Assignment: In the data that follows, find the line with "6: (598, 604, 0.41)"; transcribe it, every later line up to the one with "18: (408, 519, 0.42)", and that line as well, exactly and with no others.

Stored data:
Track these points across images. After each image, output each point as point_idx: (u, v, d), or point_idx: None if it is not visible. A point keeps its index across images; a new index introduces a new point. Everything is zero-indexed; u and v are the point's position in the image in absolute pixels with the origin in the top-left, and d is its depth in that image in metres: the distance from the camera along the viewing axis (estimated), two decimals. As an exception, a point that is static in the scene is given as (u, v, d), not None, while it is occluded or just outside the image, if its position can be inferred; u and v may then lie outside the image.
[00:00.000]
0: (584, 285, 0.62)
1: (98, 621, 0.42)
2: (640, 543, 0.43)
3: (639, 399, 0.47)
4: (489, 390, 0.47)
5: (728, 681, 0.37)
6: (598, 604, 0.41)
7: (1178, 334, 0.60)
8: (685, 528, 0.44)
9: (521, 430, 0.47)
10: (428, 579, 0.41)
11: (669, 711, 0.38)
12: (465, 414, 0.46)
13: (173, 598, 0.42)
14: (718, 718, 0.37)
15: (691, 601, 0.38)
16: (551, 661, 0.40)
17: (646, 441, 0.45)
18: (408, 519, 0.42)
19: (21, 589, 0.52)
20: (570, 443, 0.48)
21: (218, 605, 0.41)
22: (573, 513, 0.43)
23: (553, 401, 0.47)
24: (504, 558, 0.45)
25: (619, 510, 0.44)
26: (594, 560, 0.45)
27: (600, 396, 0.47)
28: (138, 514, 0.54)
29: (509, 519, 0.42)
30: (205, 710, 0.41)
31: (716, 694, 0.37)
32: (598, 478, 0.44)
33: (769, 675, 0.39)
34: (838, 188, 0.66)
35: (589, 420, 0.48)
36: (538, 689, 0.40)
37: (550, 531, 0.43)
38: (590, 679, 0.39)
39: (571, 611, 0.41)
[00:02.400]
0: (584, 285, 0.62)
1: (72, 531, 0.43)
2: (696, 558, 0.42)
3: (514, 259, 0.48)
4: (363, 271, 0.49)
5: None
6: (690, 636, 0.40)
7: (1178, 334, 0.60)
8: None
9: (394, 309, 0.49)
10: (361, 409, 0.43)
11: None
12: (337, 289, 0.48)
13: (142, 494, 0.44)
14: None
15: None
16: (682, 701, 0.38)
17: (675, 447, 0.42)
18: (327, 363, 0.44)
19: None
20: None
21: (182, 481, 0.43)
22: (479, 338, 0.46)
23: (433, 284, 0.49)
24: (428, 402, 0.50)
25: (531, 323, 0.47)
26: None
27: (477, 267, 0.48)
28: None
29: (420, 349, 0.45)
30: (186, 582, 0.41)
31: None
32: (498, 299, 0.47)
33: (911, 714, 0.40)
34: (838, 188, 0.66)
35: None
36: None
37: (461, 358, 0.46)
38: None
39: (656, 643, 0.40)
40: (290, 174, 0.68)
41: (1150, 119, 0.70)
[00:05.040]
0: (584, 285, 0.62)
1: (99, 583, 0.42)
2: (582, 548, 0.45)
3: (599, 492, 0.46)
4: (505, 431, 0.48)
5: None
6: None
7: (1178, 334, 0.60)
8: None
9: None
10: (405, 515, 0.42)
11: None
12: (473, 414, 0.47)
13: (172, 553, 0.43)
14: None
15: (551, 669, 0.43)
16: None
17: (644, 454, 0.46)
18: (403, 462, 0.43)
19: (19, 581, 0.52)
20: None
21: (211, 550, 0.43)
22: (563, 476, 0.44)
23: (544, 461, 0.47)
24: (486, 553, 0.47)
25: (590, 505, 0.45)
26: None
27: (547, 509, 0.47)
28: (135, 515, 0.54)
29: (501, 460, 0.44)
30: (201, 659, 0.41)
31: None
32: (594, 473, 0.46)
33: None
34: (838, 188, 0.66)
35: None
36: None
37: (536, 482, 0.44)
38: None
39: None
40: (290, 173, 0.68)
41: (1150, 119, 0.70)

Written response:
6: (598, 604, 0.41)
7: (1178, 334, 0.60)
8: (685, 528, 0.44)
9: (521, 430, 0.47)
10: (428, 579, 0.41)
11: (669, 711, 0.38)
12: (465, 414, 0.46)
13: (173, 598, 0.42)
14: (718, 718, 0.37)
15: (691, 601, 0.38)
16: (551, 661, 0.40)
17: (646, 441, 0.45)
18: (408, 519, 0.42)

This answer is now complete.